Segment Start: GIVEN RECORDS

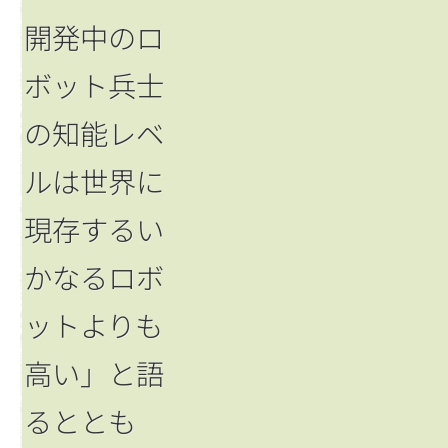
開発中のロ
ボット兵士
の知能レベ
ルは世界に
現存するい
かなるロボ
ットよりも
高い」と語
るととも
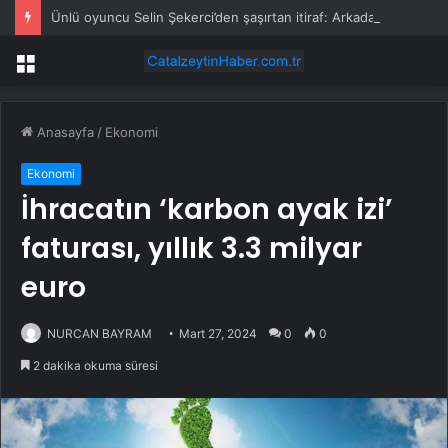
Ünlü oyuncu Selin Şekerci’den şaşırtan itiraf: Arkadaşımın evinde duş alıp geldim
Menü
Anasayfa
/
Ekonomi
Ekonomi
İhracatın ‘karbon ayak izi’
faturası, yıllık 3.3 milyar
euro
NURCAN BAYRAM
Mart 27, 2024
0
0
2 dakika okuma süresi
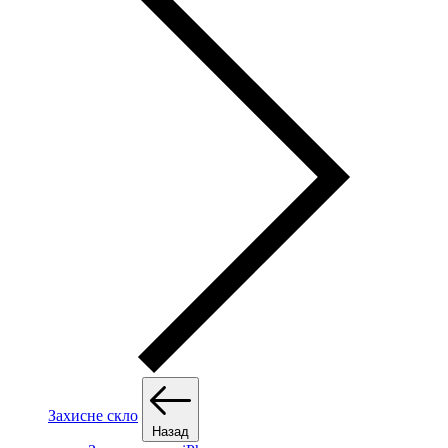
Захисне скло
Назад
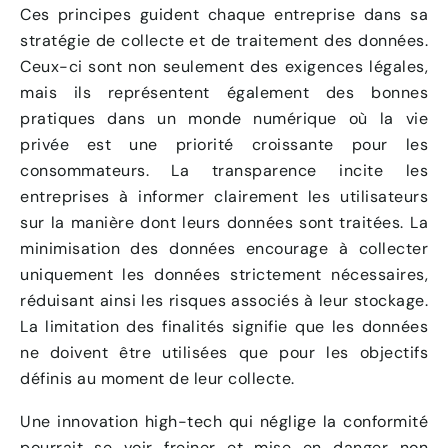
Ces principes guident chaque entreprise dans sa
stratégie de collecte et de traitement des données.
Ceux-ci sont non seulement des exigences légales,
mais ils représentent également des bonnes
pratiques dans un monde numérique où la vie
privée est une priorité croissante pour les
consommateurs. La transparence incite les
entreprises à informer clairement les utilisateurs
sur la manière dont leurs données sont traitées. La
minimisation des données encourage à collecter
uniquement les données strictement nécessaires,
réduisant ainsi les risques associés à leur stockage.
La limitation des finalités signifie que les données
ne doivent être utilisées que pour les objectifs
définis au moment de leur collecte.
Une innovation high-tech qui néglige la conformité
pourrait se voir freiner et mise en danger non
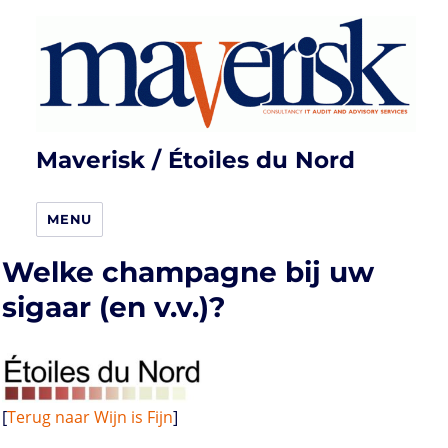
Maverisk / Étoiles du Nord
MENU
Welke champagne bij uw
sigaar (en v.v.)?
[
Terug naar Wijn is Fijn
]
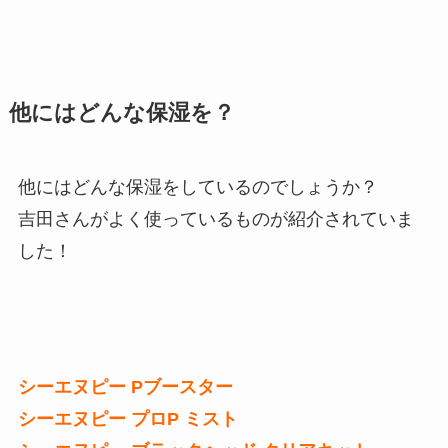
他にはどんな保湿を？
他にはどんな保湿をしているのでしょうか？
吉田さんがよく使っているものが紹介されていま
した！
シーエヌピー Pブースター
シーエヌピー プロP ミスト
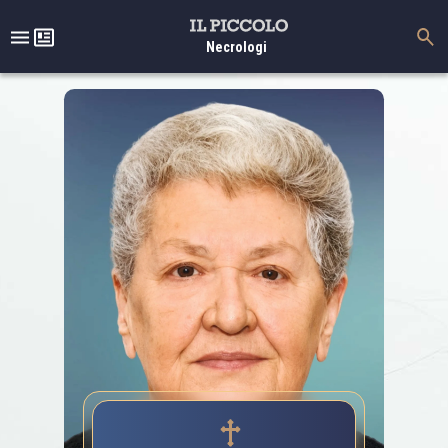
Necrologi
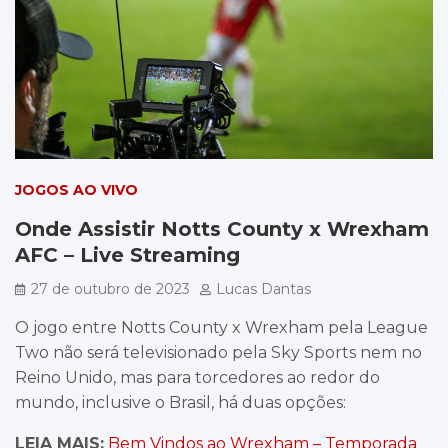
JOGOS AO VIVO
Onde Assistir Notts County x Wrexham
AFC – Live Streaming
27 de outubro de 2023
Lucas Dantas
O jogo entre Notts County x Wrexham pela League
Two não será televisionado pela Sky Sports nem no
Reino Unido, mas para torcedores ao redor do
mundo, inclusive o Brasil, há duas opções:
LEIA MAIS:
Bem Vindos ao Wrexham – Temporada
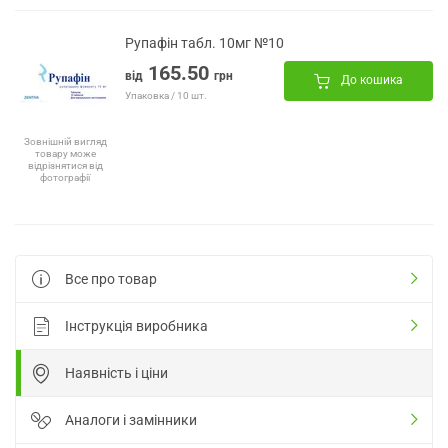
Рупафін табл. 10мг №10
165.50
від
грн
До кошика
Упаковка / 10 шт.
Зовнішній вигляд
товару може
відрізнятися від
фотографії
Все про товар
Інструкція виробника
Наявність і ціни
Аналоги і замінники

Segment End: GIVEN RECORDS

● WHAT YOU NEED TO DO
Note each line above that contains "Notts" and copy it out.

● WRITTEN RESPONSE
Onde Assistir Notts County x Wrexham
O jogo entre Notts County x Wrexham pela League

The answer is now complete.